=== About this task ===
Reproduce all the records with each "Voir" swapped for "Détails" and everything else left as it is, leaving out the pictures.
━━ Dataset entries
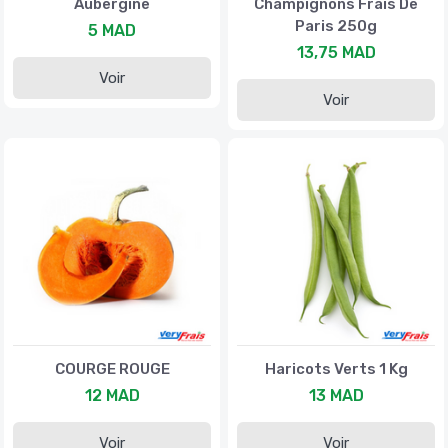
Aubergine
Champignons Frais De
Paris 250g
5 MAD
13,75 MAD
Voir
Voir
COURGE ROUGE
Haricots Verts 1 Kg
12 MAD
13 MAD
Voir
Voir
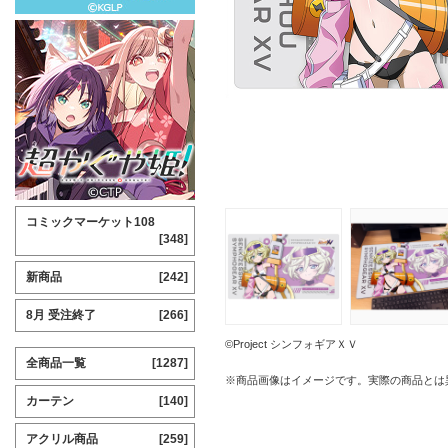
コミックマーケット108
[348]
新商品
[242]
8月 受注終了
[266]
©Project シンフォギアＸＶ
全商品一覧
[1287]
※商品画像はイメージです。実際の商品とは
カーテン
[140]
アクリル商品
[259]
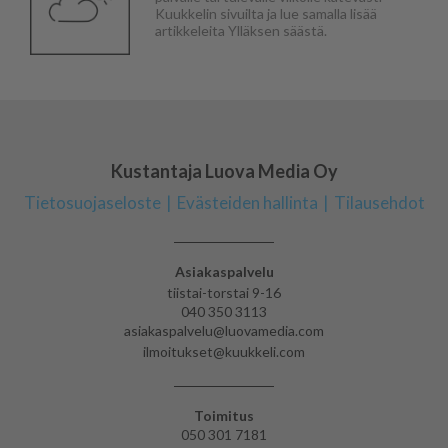
Kuukkelin sivuilta ja lue samalla lisää
artikkeleita Ylläksen säästä.
Kustantaja Luova Media Oy
Tietosuojaseloste
Evästeiden hallinta
Tilausehdot
Asiakaspalvelu
tiistai-torstai 9-16
040 350 3113
asiakaspalvelu@luovamedia.com
ilmoitukset@kuukkeli.com
Toimitus
050 301 7181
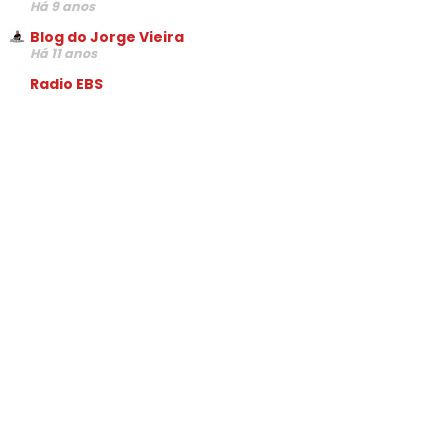
Há 9 anos
Blog do Jorge Vieira
Há 11 anos
Radio EBS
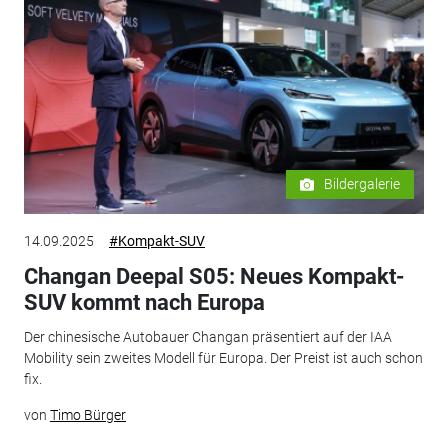
Bildergalerie
14.09.2025
#Kompakt-SUV
Changan Deepal S05: Neues Kompakt-
SUV kommt nach Europa
Der chinesische Autobauer Changan präsentiert auf der IAA
Mobility sein zweites Modell für Europa. Der Preist ist auch schon
fix.
von
Timo Bürger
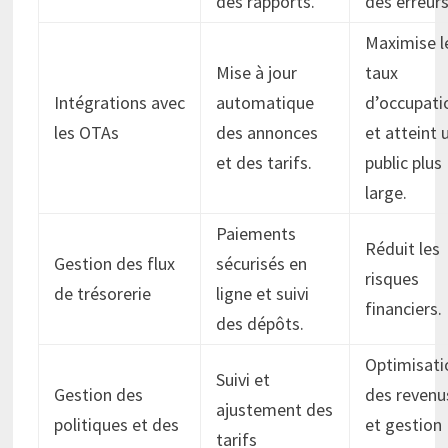
des rapports.
des erreurs
Maximise l
Mise à jour
taux
Intégrations avec
automatique
d’occupati
les OTAs
des annonces
et atteint 
et des tarifs.
public plus
large.
Paiements
Réduit les
Gestion des flux
sécurisés en
risques
de trésorerie
ligne et suivi
financiers.
des dépôts.
Optimisati
Suivi et
Gestion des
des revenu
ajustement des
politiques et des
et gestion
tarifs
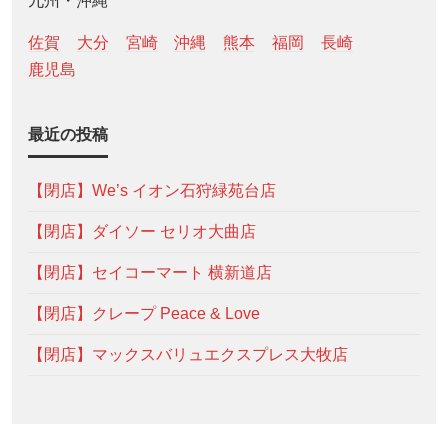
九州・沖縄
佐賀
大分
宮崎
沖縄
熊本
福岡
長崎
鹿児島
最近の投稿
【閉店】We’s イオン石狩緑苑台店
【閉店】ダイソー セリオ大曲店
【閉店】セイコーマート 横新道店
【閉店】クレープ Peace & Love
【閉店】マックスバリュエクスプレス大牧店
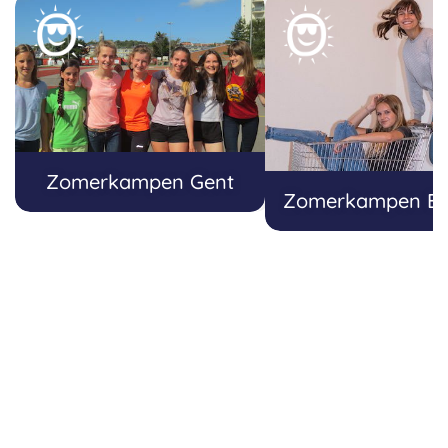
Zomerkampen Gent
Zomerkampen B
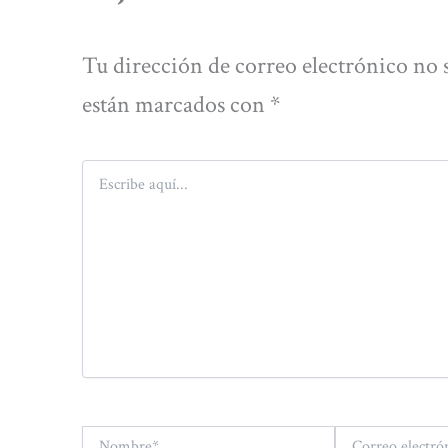
Tu dirección de correo electrónico no 
están marcados con
*
Escribe
aquí...
Nombre*
Correo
━━━━
=== Finished task ===
Aubergine
Champignons Frais De
Paris 250g
5 MAD
13,75 MAD
Détails
Détails
COURGE ROUGE
Haricots Verts 1 Kg
12 MAD
13 MAD
Détails
Détails
コミックマーケット108
[348]
新商品
[242]
8月 受注終了
[266]
©Project シンフォギアＸＶ
全商品一覧
[1287]
※商品画像はイメージです。実際の商品とは
カーテン
[140]
アクリル商品
[259]
Kuukkelin sivuilta ja lue samalla lisää
artikkeleita Ylläksen säästä.
Kustantaja Luova Media Oy
Tietosuojaseloste
Evästeiden hallinta
Tilausehdot
Asiakaspalvelu
tiistai-torstai 9-16
040 350 3113
asiakaspalvelu@luovamedia.com
ilmoitukset@kuukkeli.com
Toimitus
050 301 7181
Há 9 anos
Blog do Jorge Vieira
Há 11 anos
Radio EBS
Bildergalerie
14.09.2025
#Kompakt-SUV
Changan Deepal S05: Neues Kompakt-
SUV kommt nach Europa
Der chinesische Autobauer Changan präsentiert auf der IAA
Mobility sein zweites Modell für Europa. Der Preist ist auch schon
fix.
von
Timo Bürger
des rapports.
des erreurs
Maximise l
Mise à jour
taux
Intégrations avec
automatique
d’occupati
les OTAs
des annonces
et atteint 
et des tarifs.
public plus
large.
Paiements
Réduit les
Gestion des flux
sécurisés en
risques
de trésorerie
ligne et suivi
financiers.
des dépôts.
Optimisati
Suivi et
Gestion des
des revenu
ajustement des
politiques et des
et gestion
tarifs
九州・沖縄
佐賀
大分
宮崎
沖縄
熊本
福岡
長崎
鹿児島
最近の投稿
【閉店】We’s イオン石狩緑苑台店
【閉店】ダイソー セリオ大曲店
【閉店】セイコーマート 横新道店
【閉店】クレープ Peace & Love
【閉店】マックスバリュエクスプレス大牧店
Zomerkampen Gent
Zomerkampen B
Tu dirección de correo electrónico no 
están marcados con
*
Escribe
aquí...
Nombre*
Correo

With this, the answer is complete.